Native American student Sara Dailey-Smith to Finish Degree After 16 Years
A significant milestone in a long journey is on the horizon for one dedicated Rogers State University student. Sara Dailey-Smith will graduate in May 2021 with a degree in Justice Administration, having spent 16 years attempting to complete her undergraduate degree at RSU.
Despite challenges and setbacks, she has high hopes for a future of meaningful impact. Dailey-Smith is a citizen of the Chickasaw Nation of Oklahoma. She was raised in the traditional culture and is following in the footsteps of her ancestors to spread awareness, acceptance and advocacy for all Native Americans.
“Rogers State is filled with an environment of forward-thinking individuals who live to foster change. I was inspired the moment I walked into RSU as a young adult, and I will continue to be inspired upon my exit. That is why I have always returned, and why I am here today finishing my degree,” Dailey-Smith said.
RSU’s Foundation has supported and encouraged Dailey-Smith throughout her academic career.
“We believe it is truly a privilege to be a part of the educational journey of our students. Our donors, RSU Foundation Board and the RSU Development Staff are eager to help our students,” Tonni Harrald, the senior director of development, said. “We realize earning a college degree at RSU will change the trajectory of each student’s life, ensuring greater earning potential and an improved quality of life.”
The RSU Foundation’s mission to advance the pursuit of knowledge begins with the individual care for student success. The Foundation offers many scholarships to help students focus on their studies and worry less about making ends meet.
“The Foundation has been exceedingly generous to me during my time here. It truly means so much to have a home here at RSU, with people who wish you much success at every stage of your academic career. That is so rare for a university,” Dailey-Smith said.

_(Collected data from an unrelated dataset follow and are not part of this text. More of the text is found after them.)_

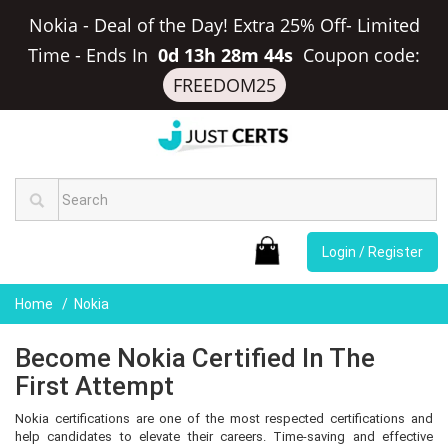
Nokia - Deal of the Day! Extra 25% Off- Limited
Time
-
Ends In
0d 13h 28m 44s
Coupon code:
FREEDOM25
Login / Register
Home
Nokia
Become Nokia Certified In The
First Attempt
Nokia certifications are one of the most respected certifications and
help candidates to elevate their careers. Time-saving and effective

The Foundation supported Dailey-Smith financially when one of her children underwent surgery.
“My eldest child was born with craniofacial abnormality and suffered brain damage from increased cranial pressure on his brain. He underwent brain surgery, cranial vault remodeling and facial reconstructive surgery,” Dailey-Smith said. “I had to prematurely withdraw from that semester of classes. The Foundation forgave any remaining balances and allowed me to focus solely on my family and my child’s delicate health.”
Despite setbacks in earning her degree, she is determined to finish strong.
“I knew at a young age that if I didn’t pursue a college education, that I would not have an escape from poverty, or any opportunity thereafter to broaden my development. Statistically speaking, Native Americans have the highest poverty rate among all minority groups. I couldn’t accept that,” Dailey-Smith said.
Dailey-Smith’s professor and mentor Dr. Diana Clayton has guided her through many trials and heartbreaking disappointments. Nevertheless, Dr. Clayton has ensured Sara’s future by creating a shorter path to graduation as well as providing the most important things, unwavering faith and a determined spirit to help her thrive.
“Many of our students, especially non-traditional students, experience life events that complicate their academic pursuits. Sara does not give up. My life has been so enriched by knowing her. She will make a difference, and I am so proud,” Clayton said.
Professors like Dr. Clayton is what makes the Technology and Justice Studies department so attractive to students. The program teaches law enforcement and legal foundations, but most importantly teaches compassion and care for human life.
“Justice studies is about fundamental issues that affect everyone, nationwide, not just at home, in a classroom, on a college campus. RSU’s program understands that people’s lives hang in the balance and it’s important to ensure justice for all powered by constitution rights and due process of law,” Dailey-Smith said.
After graduation, Dailey-Smith will head to OU College of Law to focus on Tribal Law and specifically, the Indian Child Welfare Act.
“Justice and equality are very near and dear to my heart as is Native Law and advocacy, so this degree is the product of those passions. I will be able to attend graduate school, further influence communities, speak out against racial inequality and inspire others to fight for what they believe. And do all of this, always leaving room for kindness,” Dailey-Smith said.